Saturday, January 07, 2006

Top Five Dangerous Ideas

With thanks to Matt Bertrand for mentioning, the online magazine, The Edge, asked specialists to state their "most dangerous idea", an idea "that is dangerous not because it is assumed to be false, but because it might be true". Go through all of these, they're great. So far there have been 119 respondents. The following five are my favorites.

1. There is no such thing as blame or responsibility. (Richard Dawkins)

This dangerous idea wins hands down, and I agree with it -- just as I include myself, as Dawkins does, in the category of those who will probably remain unable to attain this level of enlightenment. Dawkins writes:

"Ask people why they support the death penalty or prolonged incarceration for serious crimes, and the reasons they give will usually involve retribution. There may be passing mention of deterrence or rehabilitation, but the surrounding rhetoric gives the game away. People want to kill a criminal as payback for the horrible things he did. Or they want to give 'satisfaction' to the victims of the crime or their relatives.

"Doesn't a truly scientific, mechanistic view of the nervous system make nonsense of the very idea of responsibility, whether diminished or not? Any crime, however heinous, is in principle to be blamed on antecedent conditions acting through the accused's physiology, heredity and environment. Don't judicial hearings to decide questions of blame or diminished responsibility make as little sense for a faulty man as for a Fawlty car?

• _Dataset extract_

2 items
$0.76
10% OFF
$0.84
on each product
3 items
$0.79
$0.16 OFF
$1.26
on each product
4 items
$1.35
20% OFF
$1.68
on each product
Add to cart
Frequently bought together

• _Activity_
Answer these questions from the blog post on dangerous ideas:
1. How many respondents had there been so far?
2. Whose idea is listed first?
3. What reason does that person say people usually give for backing the death penalty or long prison terms?

• _Solution to this problem_
1. 119
2. Richard Dawkins
3. Retribution